Your reply should be only the number of lines in the material below that include the word "dairy".

---

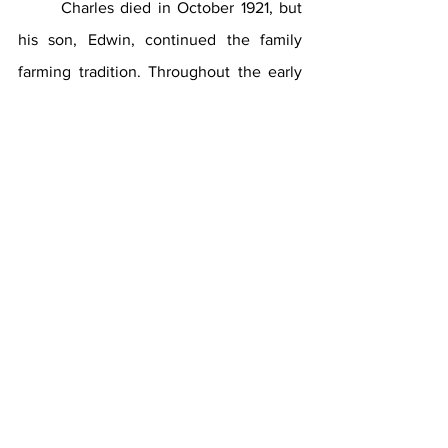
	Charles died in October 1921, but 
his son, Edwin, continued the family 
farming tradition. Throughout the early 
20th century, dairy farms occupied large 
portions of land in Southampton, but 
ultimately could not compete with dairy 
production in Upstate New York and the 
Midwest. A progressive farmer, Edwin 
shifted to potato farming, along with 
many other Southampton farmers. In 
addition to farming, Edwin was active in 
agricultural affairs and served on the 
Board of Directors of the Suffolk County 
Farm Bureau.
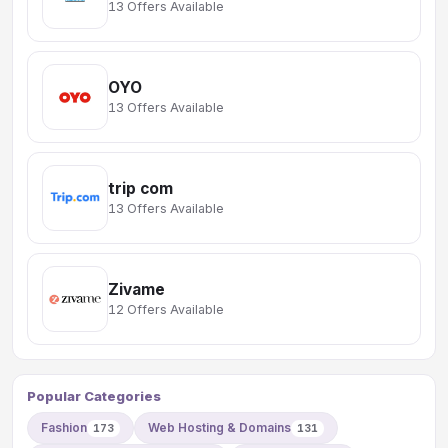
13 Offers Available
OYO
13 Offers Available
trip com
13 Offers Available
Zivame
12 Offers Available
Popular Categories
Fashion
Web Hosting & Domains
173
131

---

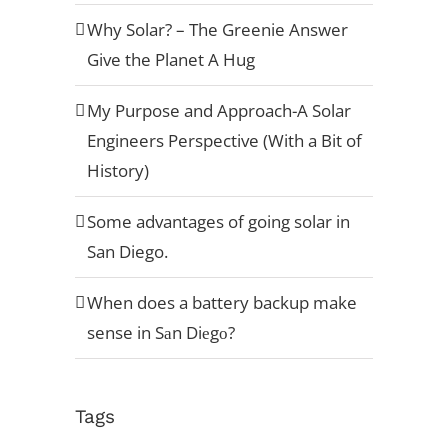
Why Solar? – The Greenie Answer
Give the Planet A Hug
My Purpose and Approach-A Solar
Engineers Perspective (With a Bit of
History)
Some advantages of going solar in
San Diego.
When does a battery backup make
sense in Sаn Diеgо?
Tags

---

[RESPONSE BOX]
2